Back in metal-bashing business, Wang Lei, the head of a Shandong ore trading company, bemoaned the current adversity, telling Caixin:

If you had iron ore [last year], you could hold it for a couple months and then sell it and earn $20 to $30 per ton easily. We bought ore for about $135 per ton, but no one will take it, even if we try to sell it at a loss.”

Wang and his friends apprear to have drawn a deangerous lesson from the events of 2008-9 though. As he told the magazine, Wang remembers watching the value of his company’s inventories decline rapidly in 2008 until the price bottomed at US$60 per ton the following year.

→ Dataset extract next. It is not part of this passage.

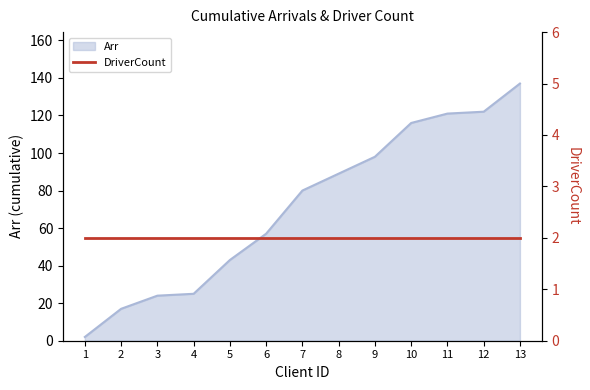

Reading left to right, what are all the values shown in this chart?

2	17	24	25	43	57	80	89	98	116	121	122	137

When the ore prices fell, he reminisced, he and his fellow trades were not pessimistic because they correctly assumed that the Chinese government would step in with an economic stimulus to offset the crisis and so revive demand. Sure enough, as the boom progressed, prices soared, reaching close to $200 a tonne in 2010, a level they revisited some 18 months ago, before policy began to tighten and the long slide to sub-$100 began.

So, once bailed out, always bailed out seems to be the guiding inference. Meantime, close your eyes and pray.